PROVIDED INFORMATION section start

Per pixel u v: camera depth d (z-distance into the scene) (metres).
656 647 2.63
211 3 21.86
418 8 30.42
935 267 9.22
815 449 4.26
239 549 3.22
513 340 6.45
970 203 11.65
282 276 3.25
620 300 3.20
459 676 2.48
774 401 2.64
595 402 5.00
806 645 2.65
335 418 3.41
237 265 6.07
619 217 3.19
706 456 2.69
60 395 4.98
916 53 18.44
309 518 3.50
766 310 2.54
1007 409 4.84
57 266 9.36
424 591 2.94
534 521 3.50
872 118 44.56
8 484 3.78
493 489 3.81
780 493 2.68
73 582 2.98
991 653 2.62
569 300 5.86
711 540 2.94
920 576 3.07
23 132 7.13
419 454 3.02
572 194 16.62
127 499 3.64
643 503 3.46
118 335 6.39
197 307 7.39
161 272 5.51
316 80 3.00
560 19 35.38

PROVIDED INFORMATION section end

Repeat the listing exactly, from its first line to its last.

Per pixel u v: camera depth d (z-distance into the scene) (metres).
656 647 2.63
211 3 21.86
418 8 30.42
935 267 9.22
815 449 4.26
239 549 3.22
513 340 6.45
970 203 11.65
282 276 3.25
620 300 3.20
459 676 2.48
774 401 2.64
595 402 5.00
806 645 2.65
335 418 3.41
237 265 6.07
619 217 3.19
706 456 2.69
60 395 4.98
916 53 18.44
309 518 3.50
766 310 2.54
1007 409 4.84
57 266 9.36
424 591 2.94
534 521 3.50
872 118 44.56
8 484 3.78
493 489 3.81
780 493 2.68
73 582 2.98
991 653 2.62
569 300 5.86
711 540 2.94
920 576 3.07
23 132 7.13
419 454 3.02
572 194 16.62
127 499 3.64
643 503 3.46
118 335 6.39
197 307 7.39
161 272 5.51
316 80 3.00
560 19 35.38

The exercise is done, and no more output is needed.